* BEGIN TEXT EXCERPT *
RFR: 8131745: java/lang/management/ThreadMXBean/AllThreadIds.java still fails intermittently
Daniil Titov
daniil.x.titov at oracle.com
Thu Jun 4 23:45:53 UTC 2020
Hi Serguei,
> Note, the threads can be terminated even after the diff value is
> calculated at line 203.
Please note that the diff value calculated on line 203 shows how many *test* threads were created or terminated,
numNewThreads is number of new *test* threads and numTerminatedThreads is number of terminated *test* threads.
No *test* thread can terminate or start after the diff value is calculated.
Number of threads mbean.getThreadCount() could be seen as number of live *test* threads plus number of live internal (non-test) threads,
or A = B + C , where A - result of mbean.getThreadCount(), B - number of live test threads, C - number of live non-test threads.
Regardless what happens with internal "non-tested" threads the invariant that this method tests is that number of threads
mbean.getThreadCount() returns could not be less than number of live test threads, or that A >= B.
* END TEXT EXCERPT *
* BEGIN INFORMATION PROVIDED *
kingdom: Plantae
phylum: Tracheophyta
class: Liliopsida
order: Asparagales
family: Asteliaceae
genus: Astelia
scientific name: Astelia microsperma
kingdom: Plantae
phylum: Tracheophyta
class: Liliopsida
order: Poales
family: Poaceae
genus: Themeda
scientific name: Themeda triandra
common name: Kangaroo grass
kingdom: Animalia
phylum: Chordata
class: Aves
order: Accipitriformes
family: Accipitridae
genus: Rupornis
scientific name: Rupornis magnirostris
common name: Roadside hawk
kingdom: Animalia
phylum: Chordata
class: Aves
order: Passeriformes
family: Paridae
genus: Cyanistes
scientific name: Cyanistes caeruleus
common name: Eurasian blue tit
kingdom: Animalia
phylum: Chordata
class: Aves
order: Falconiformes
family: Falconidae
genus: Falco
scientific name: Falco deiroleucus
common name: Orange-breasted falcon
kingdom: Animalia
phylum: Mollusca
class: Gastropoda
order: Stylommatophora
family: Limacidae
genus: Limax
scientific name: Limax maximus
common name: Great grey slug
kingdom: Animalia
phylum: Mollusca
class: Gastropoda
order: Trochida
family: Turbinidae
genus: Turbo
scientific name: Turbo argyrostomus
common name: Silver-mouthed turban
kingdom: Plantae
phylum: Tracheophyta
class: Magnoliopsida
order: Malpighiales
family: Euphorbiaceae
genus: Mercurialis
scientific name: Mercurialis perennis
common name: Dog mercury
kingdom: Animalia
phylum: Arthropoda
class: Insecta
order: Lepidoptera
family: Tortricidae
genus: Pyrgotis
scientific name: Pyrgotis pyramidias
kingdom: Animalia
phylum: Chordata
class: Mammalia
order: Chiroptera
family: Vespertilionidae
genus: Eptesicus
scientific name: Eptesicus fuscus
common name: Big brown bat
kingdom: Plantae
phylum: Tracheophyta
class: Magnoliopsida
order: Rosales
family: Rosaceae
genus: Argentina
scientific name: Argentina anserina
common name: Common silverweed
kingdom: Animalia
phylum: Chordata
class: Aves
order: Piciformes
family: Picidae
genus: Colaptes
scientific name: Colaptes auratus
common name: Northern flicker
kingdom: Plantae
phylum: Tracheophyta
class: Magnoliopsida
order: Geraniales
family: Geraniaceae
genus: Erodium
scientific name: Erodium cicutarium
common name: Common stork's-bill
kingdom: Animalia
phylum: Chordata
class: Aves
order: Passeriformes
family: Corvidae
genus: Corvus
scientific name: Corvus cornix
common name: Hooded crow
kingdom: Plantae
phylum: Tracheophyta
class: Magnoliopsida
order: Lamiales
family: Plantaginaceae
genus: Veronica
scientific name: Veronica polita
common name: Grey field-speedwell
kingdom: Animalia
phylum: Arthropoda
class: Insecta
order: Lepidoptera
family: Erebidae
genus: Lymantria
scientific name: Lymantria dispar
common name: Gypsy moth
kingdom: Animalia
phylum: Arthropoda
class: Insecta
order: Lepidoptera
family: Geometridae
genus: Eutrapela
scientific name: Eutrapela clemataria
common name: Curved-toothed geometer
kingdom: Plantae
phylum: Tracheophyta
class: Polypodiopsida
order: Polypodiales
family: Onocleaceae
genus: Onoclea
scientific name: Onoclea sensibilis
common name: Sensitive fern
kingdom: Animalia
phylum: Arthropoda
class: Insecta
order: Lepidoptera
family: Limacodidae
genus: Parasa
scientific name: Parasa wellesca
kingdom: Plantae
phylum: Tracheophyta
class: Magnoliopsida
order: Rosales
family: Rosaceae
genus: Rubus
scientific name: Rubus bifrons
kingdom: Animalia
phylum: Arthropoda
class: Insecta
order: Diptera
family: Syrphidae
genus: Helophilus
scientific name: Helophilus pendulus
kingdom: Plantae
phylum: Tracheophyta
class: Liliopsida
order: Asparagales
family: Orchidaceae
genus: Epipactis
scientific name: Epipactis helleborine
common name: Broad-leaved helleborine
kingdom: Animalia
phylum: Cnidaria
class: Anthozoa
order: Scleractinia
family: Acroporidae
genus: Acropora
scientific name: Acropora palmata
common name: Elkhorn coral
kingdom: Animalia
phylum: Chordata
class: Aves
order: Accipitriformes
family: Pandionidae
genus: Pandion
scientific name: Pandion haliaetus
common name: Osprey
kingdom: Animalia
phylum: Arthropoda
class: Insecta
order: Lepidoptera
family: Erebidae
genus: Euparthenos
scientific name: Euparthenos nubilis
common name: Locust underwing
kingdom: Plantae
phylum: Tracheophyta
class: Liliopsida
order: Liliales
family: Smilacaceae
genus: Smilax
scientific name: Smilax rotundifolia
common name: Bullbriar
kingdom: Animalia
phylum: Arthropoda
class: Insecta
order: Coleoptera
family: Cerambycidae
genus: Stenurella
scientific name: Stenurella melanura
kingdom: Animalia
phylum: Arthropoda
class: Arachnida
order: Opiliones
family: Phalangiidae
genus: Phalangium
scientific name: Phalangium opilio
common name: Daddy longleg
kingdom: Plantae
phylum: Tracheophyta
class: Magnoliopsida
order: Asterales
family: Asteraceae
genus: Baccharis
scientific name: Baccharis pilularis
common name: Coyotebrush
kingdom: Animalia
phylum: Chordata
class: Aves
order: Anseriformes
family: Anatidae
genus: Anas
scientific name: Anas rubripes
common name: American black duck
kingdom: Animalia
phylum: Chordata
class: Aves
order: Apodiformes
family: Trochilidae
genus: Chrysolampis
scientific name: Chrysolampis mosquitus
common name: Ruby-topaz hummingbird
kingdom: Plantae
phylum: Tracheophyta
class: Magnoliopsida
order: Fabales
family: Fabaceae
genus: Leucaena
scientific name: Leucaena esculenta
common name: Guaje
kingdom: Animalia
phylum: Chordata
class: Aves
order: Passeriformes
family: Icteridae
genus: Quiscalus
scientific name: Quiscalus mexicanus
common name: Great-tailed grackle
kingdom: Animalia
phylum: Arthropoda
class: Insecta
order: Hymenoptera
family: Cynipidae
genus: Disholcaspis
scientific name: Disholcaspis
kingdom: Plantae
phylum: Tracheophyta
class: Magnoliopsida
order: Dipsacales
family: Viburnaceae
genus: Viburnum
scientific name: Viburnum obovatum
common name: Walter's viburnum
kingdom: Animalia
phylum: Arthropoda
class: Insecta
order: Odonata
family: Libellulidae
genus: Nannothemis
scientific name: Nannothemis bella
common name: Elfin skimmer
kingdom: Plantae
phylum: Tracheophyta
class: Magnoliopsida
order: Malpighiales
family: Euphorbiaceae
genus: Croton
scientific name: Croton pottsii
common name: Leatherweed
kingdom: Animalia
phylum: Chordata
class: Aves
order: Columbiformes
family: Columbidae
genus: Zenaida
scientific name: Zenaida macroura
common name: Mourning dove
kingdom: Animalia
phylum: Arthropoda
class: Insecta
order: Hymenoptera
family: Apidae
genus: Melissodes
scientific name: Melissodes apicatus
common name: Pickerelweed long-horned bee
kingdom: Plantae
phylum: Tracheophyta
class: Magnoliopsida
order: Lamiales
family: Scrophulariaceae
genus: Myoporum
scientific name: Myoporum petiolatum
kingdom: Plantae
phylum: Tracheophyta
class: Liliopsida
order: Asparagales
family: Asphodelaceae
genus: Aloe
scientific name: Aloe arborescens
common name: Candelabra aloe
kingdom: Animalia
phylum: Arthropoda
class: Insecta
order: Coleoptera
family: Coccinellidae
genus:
* END INFORMATION PROVIDED *
#### [OBJECTIVES]
[1] Below the lines, set down the passage of the thread-count email from "No *test* thread" up to and including "live non-test threads.", copied word for word.
[2] The lines above are followed by the thread-count email, which stops after its last sentence; take it further from that point.

#### [OUTPUTS FOR THE TASKS]
[1]
No *test* thread can terminate or start after the diff value is calculated.
Number of threads mbean.getThreadCount() could be seen as number of live *test* threads plus number of live internal (non-test) threads,
or A = B + C , where A - result of mbean.getThreadCount(), B - number of live test threads, C - number of live non-test threads.

[2]
Best regards,
Daniil
On 6/4/20, 4:08 PM, "serguei.spitsyn at oracle.com" <serguei.spitsyn at oracle.com> wrote:
Hi Daniil,
On 6/4/20 16:01, Daniil Titov wrote:
> Hi Serguei,
>
>> 201 private static void checkLiveThreads(int numNewThreads,
>> 202 int numTerminatedThreads) {
>> 203 int diff = numNewThreads - numTerminatedThreads;
>> 204 long threadCount = mbean.getThreadCount();
>> 205 long expectedThreadCount = prevLiveTestThreadCount + diff;
>> 206 if (threadCount < expectedThreadCount) {
>> 207 testFailed = true;
>> When all threads are counted with mbean.getThreadCount() it is not clear
>> there is no race with new non-tested threads creation. Is it possible?
>> If so, then the check at line 206 is going to fail.
> Even if some Internal (non-tested) threads are created the value mbean.getThreadCount() returns should be no less than the expected number of live test threads (please note that prevLiveTestThreadCount counts only *test* threads) that means that condition on line 206 will be evaluated to *false* and line 207 will not be executed and the test will pass.
Okay, I see that it is failure condition.
But then is there a race with (non-tested) threads termination?
Note, the threads can be terminated even after the diff value is
calculated at line 203.
I'm sorry, if the same questions are repeated again.
Thanks,
Serguei
> --Best regards,
> Daniil
>
> From: "serguei.spitsyn at oracle.com" <serguei.spitsyn at oracle.com>
> Date: Thursday, June 4, 2020 at 3:03 PM
> To: Daniil Titov <daniil.x.titov at oracle.com>, Alex Menkov <alexey.menkov at oracle.com>, serviceability-dev <serviceability-dev at openjdk.java.net>
> Subject: Re: RFR: 8131745: java/lang/management/ThreadMXBean/AllThreadIds.java still fails intermittently
>
> Hi Daniil,
>
> It is hard to be on top of all the details in these review rounds.
> When all threads are counted with mbean.getThreadCount() it is not clear
> there is no race with new non-tested threads creation. Is it possible?
> If so, then the check at line 206 is going to fail.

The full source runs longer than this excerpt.